■ **DATA FOR THIS TASK**

=-=-=

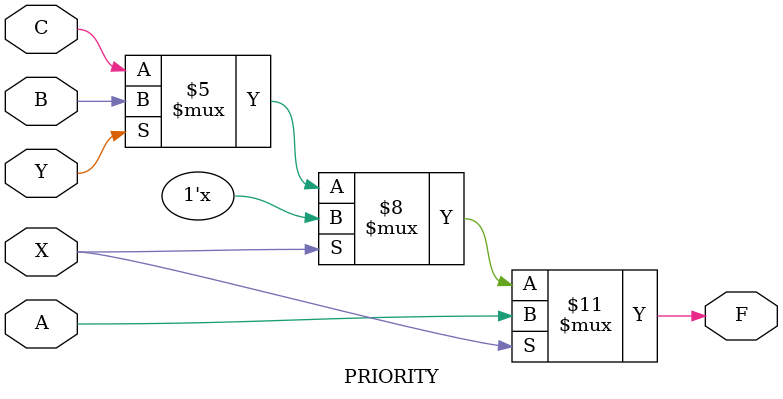
<source format=v>
module PRIORITY(
    input A,
    input B,
    input C,
    input X,
    input Y,
    output reg F
);
    always @(A or B or C or X or Y)
        if(X==1'b1)
            F=A;
        else if(Y==1'b1)
            F=B;
        else
            F=C;
endmodule
</source>
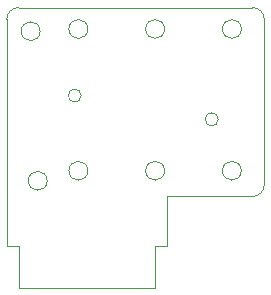
<source format=gm1>
%TF.GenerationSoftware,KiCad,Pcbnew,9.0.3*%
%TF.CreationDate,2025-08-07T08:56:10+03:00*%
%TF.ProjectId,Battery,42617474-6572-4792-9e6b-696361645f70,rev?*%
%TF.SameCoordinates,Original*%
%TF.FileFunction,Profile,NP*%
%FSLAX46Y46*%
G04 Gerber Fmt 4.6, Leading zero omitted, Abs format (unit mm)*
G04 Created by KiCad (PCBNEW 9.0.3) date 2025-08-07 08:56:10*
%MOMM*%
%LPD*%
G01*
G04 APERTURE LIST*
%TA.AperFunction,Profile*%
%ADD10C,0.050000*%
%TD*%
G04 APERTURE END LIST*
D10*
X154800000Y-84700000D02*
G75*
G02*
X153800000Y-85700000I-1000000J0D01*
G01*
X153800000Y-69700000D02*
G75*
G02*
X154800000Y-70700000I0J-1000000D01*
G01*
X145540000Y-93420000D02*
X134000000Y-93420000D01*
X136425000Y-84367000D02*
G75*
G02*
X134825000Y-84367000I-800000J0D01*
G01*
X134825000Y-84367000D02*
G75*
G02*
X136425000Y-84367000I800000J0D01*
G01*
X153800000Y-85700000D02*
X146540000Y-85700000D01*
X134000000Y-89930000D02*
X133000000Y-89930000D01*
X139860000Y-83520000D02*
G75*
G02*
X138260000Y-83520000I-800000J0D01*
G01*
X138260000Y-83520000D02*
G75*
G02*
X139860000Y-83520000I800000J0D01*
G01*
X154800000Y-84700000D02*
X154800000Y-70700000D01*
X152860000Y-71520000D02*
G75*
G02*
X151260000Y-71520000I-800000J0D01*
G01*
X151260000Y-71520000D02*
G75*
G02*
X152860000Y-71520000I800000J0D01*
G01*
X135827000Y-71710000D02*
G75*
G02*
X134227000Y-71710000I-800000J0D01*
G01*
X134227000Y-71710000D02*
G75*
G02*
X135827000Y-71710000I800000J0D01*
G01*
X146360000Y-71520000D02*
G75*
G02*
X144760000Y-71520000I-800000J0D01*
G01*
X144760000Y-71520000D02*
G75*
G02*
X146360000Y-71520000I800000J0D01*
G01*
X139860000Y-71520000D02*
G75*
G02*
X138260000Y-71520000I-800000J0D01*
G01*
X138260000Y-71520000D02*
G75*
G02*
X139860000Y-71520000I800000J0D01*
G01*
X146540000Y-89930000D02*
X146540000Y-85700000D01*
X146540000Y-89930000D02*
X145540000Y-89930000D01*
X145540000Y-89930000D02*
X145540000Y-93420000D01*
X133000000Y-70700000D02*
X133000000Y-89930000D01*
X133000000Y-70700000D02*
G75*
G02*
X134000000Y-69700000I1000000J0D01*
G01*
X152860000Y-83520000D02*
G75*
G02*
X151260000Y-83520000I-800000J0D01*
G01*
X151260000Y-83520000D02*
G75*
G02*
X152860000Y-83520000I800000J0D01*
G01*
X134000000Y-93420000D02*
X134000000Y-89930000D01*
X153800000Y-69700000D02*
X134000000Y-69700000D01*
X146360000Y-83520000D02*
G75*
G02*
X144760000Y-83520000I-800000J0D01*
G01*
X144760000Y-83520000D02*
G75*
G02*
X146360000Y-83520000I800000J0D01*
G01*
%TO.C,Connector_Battery1*%
X150902178Y-79162177D02*
G75*
G02*
X149797822Y-79162177I-552178J0D01*
G01*
X149797822Y-79162177D02*
G75*
G02*
X150902178Y-79162177I552178J0D01*
G01*
X139304355Y-77150000D02*
G75*
G02*
X138199999Y-77150000I-552178J0D01*
G01*
X138199999Y-77150000D02*
G75*
G02*
X139304355Y-77150000I552178J0D01*
G01*
%TD*%
M02*

</source>
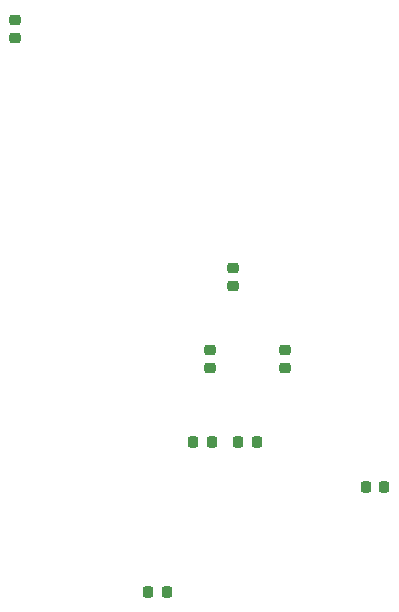
<source format=gbp>
G04 #@! TF.GenerationSoftware,KiCad,Pcbnew,(6.0.0)*
G04 #@! TF.CreationDate,2022-11-09T00:29:18-05:00*
G04 #@! TF.ProjectId,arcade tester controller input,61726361-6465-4207-9465-737465722063,rev?*
G04 #@! TF.SameCoordinates,Original*
G04 #@! TF.FileFunction,Paste,Bot*
G04 #@! TF.FilePolarity,Positive*
%FSLAX46Y46*%
G04 Gerber Fmt 4.6, Leading zero omitted, Abs format (unit mm)*
G04 Created by KiCad (PCBNEW (6.0.0)) date 2022-11-09 00:29:18*
%MOMM*%
%LPD*%
G01*
G04 APERTURE LIST*
G04 Aperture macros list*
%AMRoundRect*
0 Rectangle with rounded corners*
0 $1 Rounding radius*
0 $2 $3 $4 $5 $6 $7 $8 $9 X,Y pos of 4 corners*
0 Add a 4 corners polygon primitive as box body*
4,1,4,$2,$3,$4,$5,$6,$7,$8,$9,$2,$3,0*
0 Add four circle primitives for the rounded corners*
1,1,$1+$1,$2,$3*
1,1,$1+$1,$4,$5*
1,1,$1+$1,$6,$7*
1,1,$1+$1,$8,$9*
0 Add four rect primitives between the rounded corners*
20,1,$1+$1,$2,$3,$4,$5,0*
20,1,$1+$1,$4,$5,$6,$7,0*
20,1,$1+$1,$6,$7,$8,$9,0*
20,1,$1+$1,$8,$9,$2,$3,0*%
G04 Aperture macros list end*
%ADD10RoundRect,0.225000X-0.225000X-0.250000X0.225000X-0.250000X0.225000X0.250000X-0.225000X0.250000X0*%
%ADD11RoundRect,0.225000X-0.250000X0.225000X-0.250000X-0.225000X0.250000X-0.225000X0.250000X0.225000X0*%
%ADD12RoundRect,0.225000X0.250000X-0.225000X0.250000X0.225000X-0.250000X0.225000X-0.250000X-0.225000X0*%
G04 APERTURE END LIST*
D10*
X144640000Y-118745000D03*
X146190000Y-118745000D03*
D11*
X129540000Y-83045000D03*
X129540000Y-84595000D03*
D12*
X147955000Y-105550000D03*
X147955000Y-104000000D03*
D10*
X140830000Y-131445000D03*
X142380000Y-131445000D03*
D12*
X152400000Y-112535000D03*
X152400000Y-110985000D03*
D10*
X148450000Y-118745000D03*
X150000000Y-118745000D03*
X159245000Y-122555000D03*
X160795000Y-122555000D03*
D11*
X146050000Y-110985000D03*
X146050000Y-112535000D03*
M02*

</source>
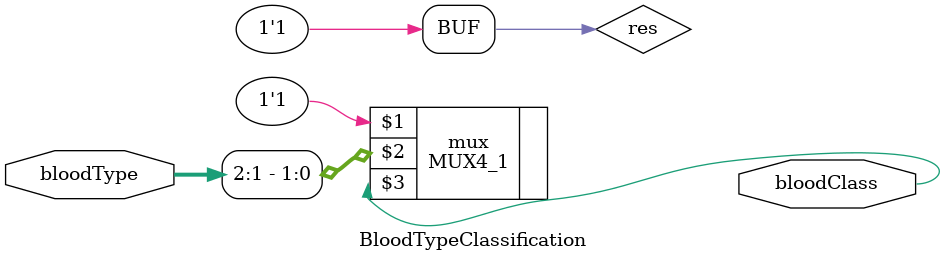
<source format=v>
`timescale 1ns / 1ps
`default_nettype none

/*
**********************************************************
** Logic Design Final Project Fall, 2019 Semester
** Amirkabir University of Technology (Tehran Polytechnic)
** Department of Computer Engineering (CEIT-AUT)
** Logic Circuit Design Laboratory
** https://ceit.aut.ac.ir
**********************************************************
** Student ID: XXXXXXX
** Student ID: XXXXXXX
**********************************************************
** Module Name: BloodTypeClassification
**********************************************************
** Additional Comments:
*/

module BloodTypeClassification(
        bloodType,
        bloodClass);
input [2:0] bloodType;
output bloodClass;
   // write your code here, please.
	wire res;
	assign res = { 1'b0,bloodType[0],1'b0,1'b1};
	MUX4_1 mux(res,bloodType[2:1],bloodClass);
endmodule

</source>
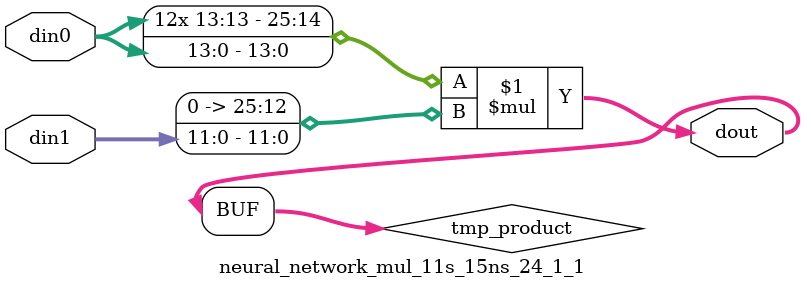
<source format=v>

`timescale 1 ns / 1 ps

  module neural_network_mul_11s_15ns_24_1_1(din0, din1, dout);
parameter ID = 1;
parameter NUM_STAGE = 0;
parameter din0_WIDTH = 14;
parameter din1_WIDTH = 12;
parameter dout_WIDTH = 26;

input [din0_WIDTH - 1 : 0] din0; 
input [din1_WIDTH - 1 : 0] din1; 
output [dout_WIDTH - 1 : 0] dout;

wire signed [dout_WIDTH - 1 : 0] tmp_product;












assign tmp_product = $signed(din0) * $signed({1'b0, din1});









assign dout = tmp_product;







endmodule

</source>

=-=-=

■ **GOAL OF THE EXERCISE**
Please make an exact copy of the lines above from the line with "G04 Created by KiCad (PCBNEW 9.0.3)" through the line with "X134000000Y-89930000D02*", both ends included.

■ **TASK RESULT**
G04 Created by KiCad (PCBNEW 9.0.3) date 2025-08-07 08:56:10*
%MOMM*%
%LPD*%
G01*
G04 APERTURE LIST*
%TA.AperFunction,Profile*%
%ADD10C,0.050000*%
%TD*%
G04 APERTURE END LIST*
D10*
X154800000Y-84700000D02*
G75*
G02*
X153800000Y-85700000I-1000000J0D01*
G01*
X153800000Y-69700000D02*
G75*
G02*
X154800000Y-70700000I0J-1000000D01*
G01*
X145540000Y-93420000D02*
X134000000Y-93420000D01*
X136425000Y-84367000D02*
G75*
G02*
X134825000Y-84367000I-800000J0D01*
G01*
X134825000Y-84367000D02*
G75*
G02*
X136425000Y-84367000I800000J0D01*
G01*
X153800000Y-85700000D02*
X146540000Y-85700000D01*
X134000000Y-89930000D02*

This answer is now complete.